Fiction Writer and Poet

  • Born: August 8, 1845
  • Birthplace: Wakefield, England
  • Died: May 16, 1925
  • Place of death: England

Biography

Louisa Baldwin was born on August 8, 1845, in Wakefield, England, to Reverend George Browne Macdonald and Hannah (Jones) Browne, the reverend’s second wife. She was the eighth of eleven children. Her birthday was also St. Louis King Day, so her father—who was reading about King Louis XVI on the day she was born—named her after him. Despite having the nickname Louie, she was a frail child who was slow at learning, reading, and writing. Her brothers and sisters doted on their fragile, nearsighted sister, and took dictation for her when she—at seven—began crafting short stories, such as “The History of the Piebald Family.” Baldwin soon moved on to other forms, such as poetry and personal letters, that exhibit her youthful literary commentaries.

Despite her regal moniker, Baldwin lived the requisite unembellished life of a daughter of Methodist parents who enforced a strict lifestyle: Education was imperative, and so the children were encouraged to learn by studying religious texts and by reading the works of William Makepeace Thackeray, Alfred, Lord Tennyson, and Sir Walter Scott, among others. For her family, worship was the cornerstone of ethical, thrifty, industrious living, and idleness was denounced as sinful.

Baldwin’s mother was very strict and suffered from depression. Baldwin’s father was only slightly less strict, and his position as a Methodist minister forced him to move every three years (from Wakefield to Sheffield, Sheffield to Manchester, Manchester to Bristol, and back). Baldwin hoped to find financial security through her marriage to Alfred Baldwin, whom she met in July of 1866. Alfred Baldwin was the grandson of a Methodist minister (who preferred to be known called an Anglican) who Louisa Baldwin saw as a worldly, influential talent. Other than two close friends, Edward Jones and William Morris, whom she had met through her brother and who encouraged her art and writing (and who featured her in their own work), Baldwin had had little exposure to gentlemen. A month after their meeting, Alfred and Louisa Baldwin were married in a double ceremony (Baldwin’s sister Agnes was married Edward Poynter in the same ceremony).

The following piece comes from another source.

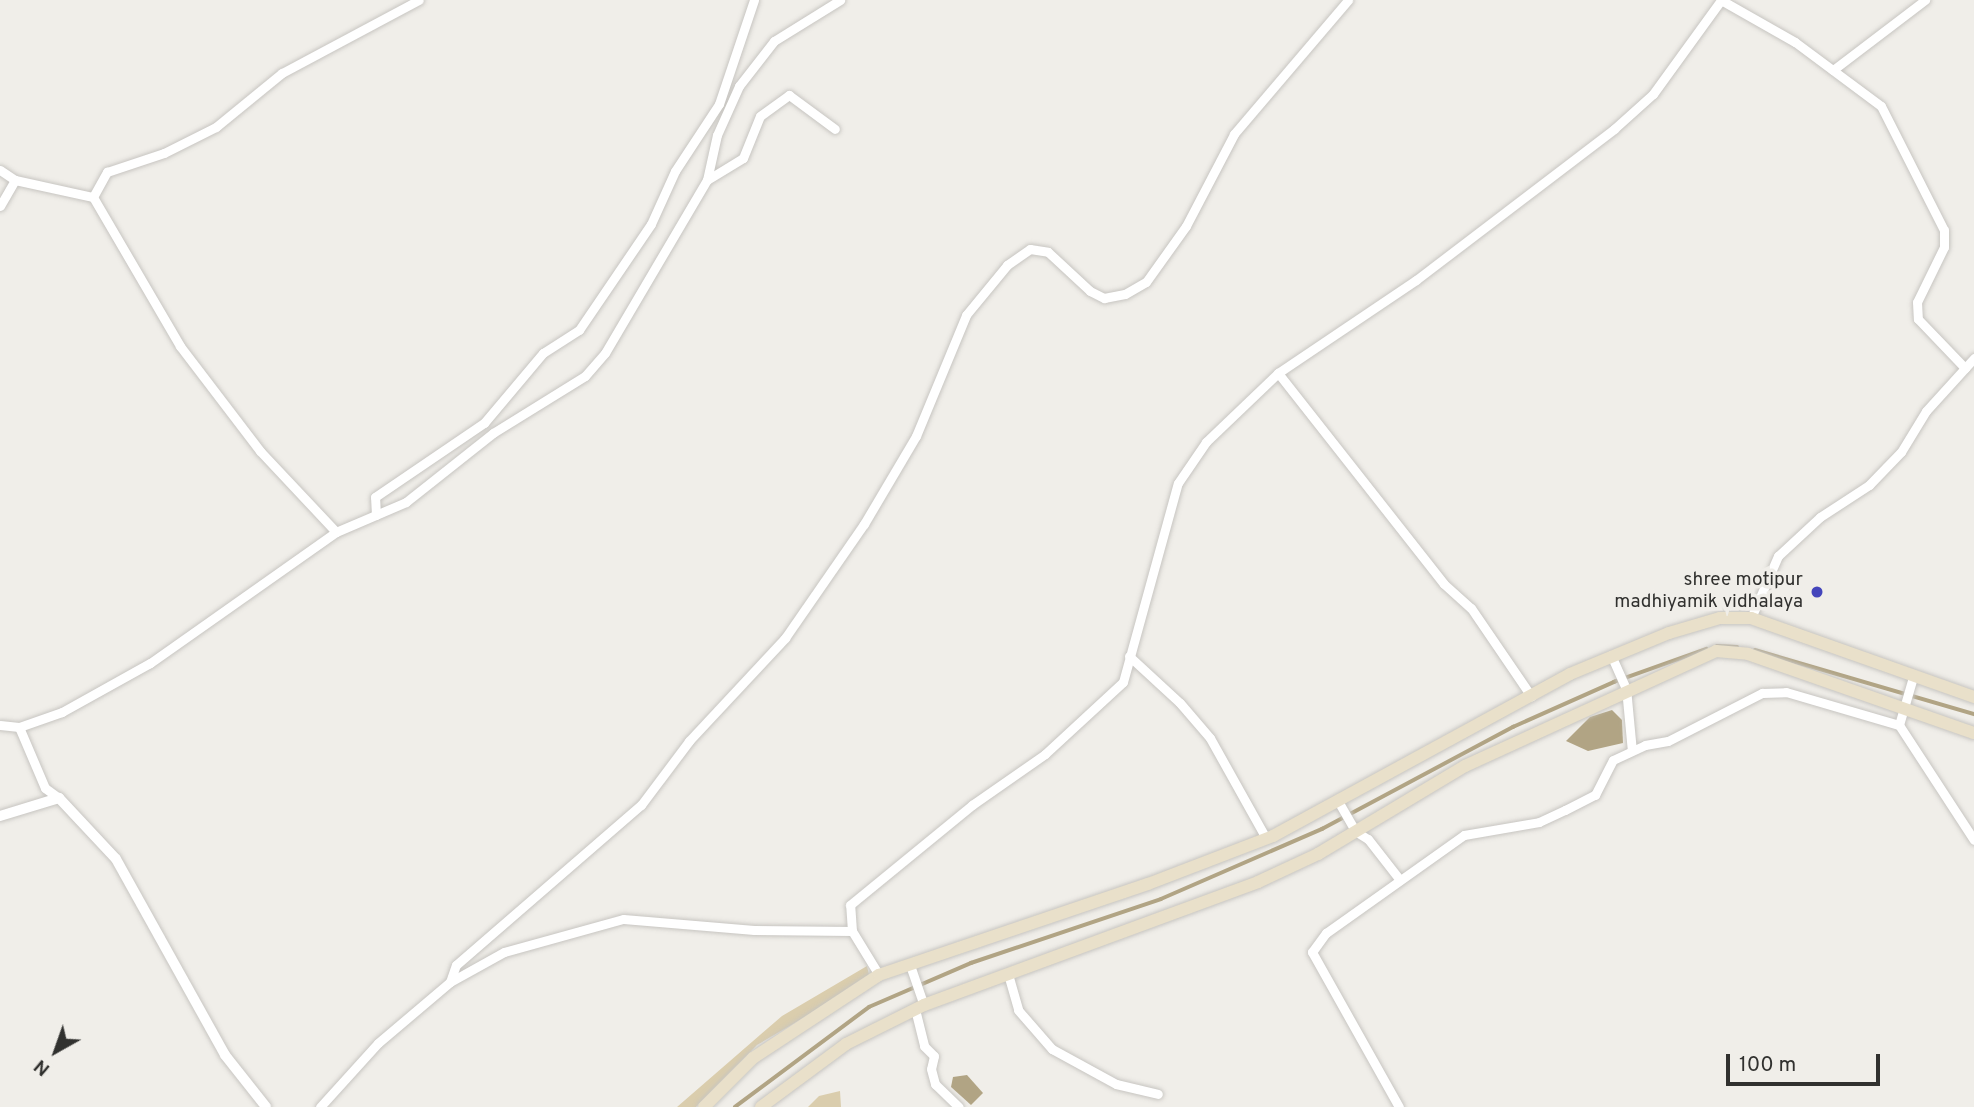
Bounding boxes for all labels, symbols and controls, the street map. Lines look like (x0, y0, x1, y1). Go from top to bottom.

Despite the ill health that took Baldwin and her husband on frequent trips to the London doctors and the European spas, Baldwin had a son, Stanley, who would become prime minister in 1923. Though she had only published once in childhood—in 1865, a story in Victoria Magazine—Baldwin would publish several novels, a few collections of short stories, and some poetry. Her fiction studies social class—her stories are often about interclass marriages—and her poetry engages in an exploration of the deaths of her sister Agnes (in 1906) and her husband (in 1908) and in the social implications of war and religion. She is more famous as the mother of a prime minister and as the aunt of the author Rudyard Kipling than she is for her own writings.